Existen unas Ordenanzas Municipales, una más genérica denominada Ordenanza sobre Promoción de Conducta Cívica y la Ordenanza Reguladora de Locales destinados a Reunión y Gastronómicos. Esta última se desarrolló más recientemente precisamente para intentar solventar los problemas que no solo nosotros, sino más vecinos del pueblo estamos padeciendo.
Existen ciertos vacíos legales que imposibilita que la Policía Municipal pueda actuar en consecuencia y sancionar debidamente.

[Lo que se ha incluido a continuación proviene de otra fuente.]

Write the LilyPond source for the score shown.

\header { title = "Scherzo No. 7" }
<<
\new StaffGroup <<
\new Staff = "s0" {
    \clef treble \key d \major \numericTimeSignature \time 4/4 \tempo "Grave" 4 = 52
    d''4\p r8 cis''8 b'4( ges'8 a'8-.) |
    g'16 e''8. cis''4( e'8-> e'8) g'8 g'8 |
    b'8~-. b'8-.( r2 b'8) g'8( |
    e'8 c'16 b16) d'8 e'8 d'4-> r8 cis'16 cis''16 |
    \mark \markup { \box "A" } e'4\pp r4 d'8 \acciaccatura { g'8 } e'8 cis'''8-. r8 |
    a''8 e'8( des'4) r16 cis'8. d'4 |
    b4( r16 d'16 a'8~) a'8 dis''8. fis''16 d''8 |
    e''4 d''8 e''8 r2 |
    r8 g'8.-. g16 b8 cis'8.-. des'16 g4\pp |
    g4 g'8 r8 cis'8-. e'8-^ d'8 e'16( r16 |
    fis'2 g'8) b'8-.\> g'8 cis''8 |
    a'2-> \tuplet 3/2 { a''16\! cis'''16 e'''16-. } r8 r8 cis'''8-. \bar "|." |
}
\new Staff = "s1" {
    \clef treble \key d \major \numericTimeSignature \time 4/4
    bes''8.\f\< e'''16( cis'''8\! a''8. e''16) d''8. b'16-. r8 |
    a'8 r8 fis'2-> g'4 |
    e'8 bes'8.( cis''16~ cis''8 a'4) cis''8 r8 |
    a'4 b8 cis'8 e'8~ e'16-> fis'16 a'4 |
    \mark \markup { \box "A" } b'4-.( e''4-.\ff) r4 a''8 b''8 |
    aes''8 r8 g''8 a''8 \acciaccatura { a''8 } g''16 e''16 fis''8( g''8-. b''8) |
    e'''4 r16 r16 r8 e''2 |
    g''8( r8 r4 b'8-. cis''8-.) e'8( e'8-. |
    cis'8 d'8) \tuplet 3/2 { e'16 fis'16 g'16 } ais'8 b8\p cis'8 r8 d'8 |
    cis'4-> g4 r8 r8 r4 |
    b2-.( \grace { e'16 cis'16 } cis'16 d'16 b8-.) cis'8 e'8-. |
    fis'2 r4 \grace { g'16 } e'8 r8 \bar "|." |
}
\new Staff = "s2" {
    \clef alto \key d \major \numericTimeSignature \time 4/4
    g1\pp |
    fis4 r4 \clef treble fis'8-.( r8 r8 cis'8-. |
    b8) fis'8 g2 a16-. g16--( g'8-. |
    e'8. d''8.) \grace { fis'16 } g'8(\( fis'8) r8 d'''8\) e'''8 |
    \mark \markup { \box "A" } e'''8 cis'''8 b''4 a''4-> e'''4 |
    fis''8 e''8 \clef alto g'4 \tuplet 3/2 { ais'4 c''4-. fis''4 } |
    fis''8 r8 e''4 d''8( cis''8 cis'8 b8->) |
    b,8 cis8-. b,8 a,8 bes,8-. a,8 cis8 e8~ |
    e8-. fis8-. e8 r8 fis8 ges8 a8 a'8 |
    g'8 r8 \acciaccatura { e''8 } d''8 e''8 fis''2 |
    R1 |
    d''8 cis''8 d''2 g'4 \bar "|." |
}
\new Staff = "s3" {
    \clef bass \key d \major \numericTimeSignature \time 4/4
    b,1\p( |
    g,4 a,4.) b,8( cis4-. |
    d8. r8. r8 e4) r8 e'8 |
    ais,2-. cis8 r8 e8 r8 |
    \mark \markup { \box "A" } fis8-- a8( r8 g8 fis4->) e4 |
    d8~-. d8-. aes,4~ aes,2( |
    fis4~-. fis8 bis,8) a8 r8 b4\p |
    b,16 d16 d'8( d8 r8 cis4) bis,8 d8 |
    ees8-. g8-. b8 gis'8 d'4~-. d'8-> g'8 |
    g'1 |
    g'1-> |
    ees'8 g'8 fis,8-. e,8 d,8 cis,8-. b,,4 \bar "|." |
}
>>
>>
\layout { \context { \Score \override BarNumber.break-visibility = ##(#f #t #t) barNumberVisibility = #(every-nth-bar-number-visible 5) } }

Música alta, suciedad en las calles, ocupación de la vía pública tanto en aceras como en calzada, alboroto hasta altas horas, aglomeración de hasta más de cien personas gritando, chillando, ensuciándolo todo con bebidas, envoltorios de chuches, vomitonas y orines en fiestas… un claro ejemplo de degeneración total, cívica y social.
La Ley es bien clara, prevalece siempre el derecho al descanso de los vecinos ante el ocio; está bien claro dónde están los límites, están bien reguladas las sanciones por los incumplimientos, etc.
Solamente pedimos que se nos reconozca tal derecho y así poder estar en nuestra casa tranquilamente, como cualquier hijo de vecino. No es una petición desmedida. ¿Tan difícil es reconocerlo y garantizarlo, no tenemos derecho a ello?